▶ **BRIEF**: Reproduce the lines verbatim from the line containing "<p>Developed in the" through the line containing "arch, and relationships", including both of those lines.

** AVAILABLE DATA follows **

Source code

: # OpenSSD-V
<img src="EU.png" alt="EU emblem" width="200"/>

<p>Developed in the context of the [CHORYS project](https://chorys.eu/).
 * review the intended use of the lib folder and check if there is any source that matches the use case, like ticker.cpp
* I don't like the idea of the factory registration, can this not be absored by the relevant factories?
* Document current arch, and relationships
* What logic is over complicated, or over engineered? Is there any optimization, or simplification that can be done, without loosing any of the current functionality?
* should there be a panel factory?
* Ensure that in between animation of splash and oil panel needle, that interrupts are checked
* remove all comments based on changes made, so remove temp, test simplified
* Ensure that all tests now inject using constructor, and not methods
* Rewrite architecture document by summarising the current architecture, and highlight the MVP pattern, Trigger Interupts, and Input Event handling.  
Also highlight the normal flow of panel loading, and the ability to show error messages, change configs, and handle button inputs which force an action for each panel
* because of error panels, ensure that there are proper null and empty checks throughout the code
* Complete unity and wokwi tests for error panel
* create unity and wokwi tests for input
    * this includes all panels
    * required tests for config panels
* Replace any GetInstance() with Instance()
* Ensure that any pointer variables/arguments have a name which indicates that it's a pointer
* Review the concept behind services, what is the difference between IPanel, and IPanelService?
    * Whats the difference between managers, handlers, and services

** End of AVAILABLE DATA **

▶ **RESPONSE AREA**:
<p>Developed in the context of the [CHORYS project](https://chorys.eu/).
 * review the intended use of the lib folder and check if there is any source that matches the use case, like ticker.cpp
* I don't like the idea of the factory registration, can this not be absored by the relevant factories?
* Document current arch, and relationships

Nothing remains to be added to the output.